» Problem description
Scan the entries below. List each line with "scripts".

##### Input

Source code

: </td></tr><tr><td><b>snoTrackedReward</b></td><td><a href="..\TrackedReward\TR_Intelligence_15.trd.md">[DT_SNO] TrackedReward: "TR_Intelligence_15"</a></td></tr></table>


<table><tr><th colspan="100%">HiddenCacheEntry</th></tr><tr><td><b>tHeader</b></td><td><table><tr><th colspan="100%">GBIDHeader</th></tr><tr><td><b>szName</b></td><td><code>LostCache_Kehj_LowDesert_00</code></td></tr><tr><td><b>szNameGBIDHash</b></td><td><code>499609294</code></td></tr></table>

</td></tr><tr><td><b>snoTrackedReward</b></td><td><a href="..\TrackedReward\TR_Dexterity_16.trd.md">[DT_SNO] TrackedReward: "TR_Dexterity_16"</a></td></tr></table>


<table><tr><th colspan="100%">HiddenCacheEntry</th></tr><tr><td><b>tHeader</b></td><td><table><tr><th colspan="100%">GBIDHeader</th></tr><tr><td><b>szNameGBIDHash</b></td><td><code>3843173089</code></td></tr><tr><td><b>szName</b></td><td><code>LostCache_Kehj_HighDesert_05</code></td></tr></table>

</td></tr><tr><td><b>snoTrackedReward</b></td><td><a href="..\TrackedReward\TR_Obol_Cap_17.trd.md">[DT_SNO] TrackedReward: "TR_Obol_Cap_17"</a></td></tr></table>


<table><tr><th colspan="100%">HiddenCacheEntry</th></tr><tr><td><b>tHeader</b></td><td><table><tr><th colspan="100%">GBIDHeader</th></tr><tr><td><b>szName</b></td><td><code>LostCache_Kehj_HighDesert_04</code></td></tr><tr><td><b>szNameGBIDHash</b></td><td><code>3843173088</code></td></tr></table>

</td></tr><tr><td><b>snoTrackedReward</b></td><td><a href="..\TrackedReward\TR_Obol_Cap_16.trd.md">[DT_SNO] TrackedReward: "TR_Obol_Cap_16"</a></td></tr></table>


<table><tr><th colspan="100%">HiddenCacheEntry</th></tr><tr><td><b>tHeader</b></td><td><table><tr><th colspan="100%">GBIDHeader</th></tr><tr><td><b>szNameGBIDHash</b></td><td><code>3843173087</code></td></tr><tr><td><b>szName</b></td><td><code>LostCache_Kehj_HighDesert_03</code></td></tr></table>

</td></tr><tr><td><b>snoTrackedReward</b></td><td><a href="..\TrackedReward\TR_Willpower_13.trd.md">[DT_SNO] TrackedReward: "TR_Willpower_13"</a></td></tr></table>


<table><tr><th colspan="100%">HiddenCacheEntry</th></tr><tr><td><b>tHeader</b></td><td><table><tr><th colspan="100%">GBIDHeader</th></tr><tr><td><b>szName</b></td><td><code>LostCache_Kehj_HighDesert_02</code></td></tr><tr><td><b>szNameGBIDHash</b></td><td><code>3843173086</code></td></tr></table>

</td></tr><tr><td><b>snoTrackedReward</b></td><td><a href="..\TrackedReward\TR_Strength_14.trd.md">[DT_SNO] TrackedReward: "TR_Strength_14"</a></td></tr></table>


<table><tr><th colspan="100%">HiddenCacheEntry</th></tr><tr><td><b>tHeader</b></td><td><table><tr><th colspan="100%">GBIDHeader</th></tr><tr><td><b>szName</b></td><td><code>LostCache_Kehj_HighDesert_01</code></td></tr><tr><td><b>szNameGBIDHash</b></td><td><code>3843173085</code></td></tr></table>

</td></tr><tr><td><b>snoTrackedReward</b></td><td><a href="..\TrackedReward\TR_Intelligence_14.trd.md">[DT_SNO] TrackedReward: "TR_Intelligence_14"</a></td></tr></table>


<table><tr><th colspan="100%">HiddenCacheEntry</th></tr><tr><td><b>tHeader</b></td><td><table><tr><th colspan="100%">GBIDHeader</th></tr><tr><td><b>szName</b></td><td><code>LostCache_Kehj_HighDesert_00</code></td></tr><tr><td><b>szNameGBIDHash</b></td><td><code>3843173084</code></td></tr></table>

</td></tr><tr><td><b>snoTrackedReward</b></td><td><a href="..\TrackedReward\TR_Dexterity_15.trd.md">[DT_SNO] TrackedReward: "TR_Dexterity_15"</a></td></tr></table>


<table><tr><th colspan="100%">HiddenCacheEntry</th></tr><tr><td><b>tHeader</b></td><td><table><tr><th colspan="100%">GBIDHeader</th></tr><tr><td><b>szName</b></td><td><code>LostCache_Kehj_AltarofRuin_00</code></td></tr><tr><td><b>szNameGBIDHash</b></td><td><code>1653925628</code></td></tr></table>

##########
##### Input

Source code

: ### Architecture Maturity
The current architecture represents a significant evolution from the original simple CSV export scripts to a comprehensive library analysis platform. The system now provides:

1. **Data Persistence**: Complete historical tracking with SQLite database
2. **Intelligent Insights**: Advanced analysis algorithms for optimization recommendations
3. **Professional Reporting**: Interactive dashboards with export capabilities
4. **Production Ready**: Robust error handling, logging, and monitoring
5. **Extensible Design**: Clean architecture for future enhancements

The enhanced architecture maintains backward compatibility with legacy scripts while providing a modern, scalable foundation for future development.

##########

» Your solution
The current architecture represents a significant evolution from the original simple CSV export scripts to a comprehensive library analysis platform. The system now provides:
The enhanced architecture maintains backward compatibility with legacy scripts while providing a modern, scalable foundation for future development.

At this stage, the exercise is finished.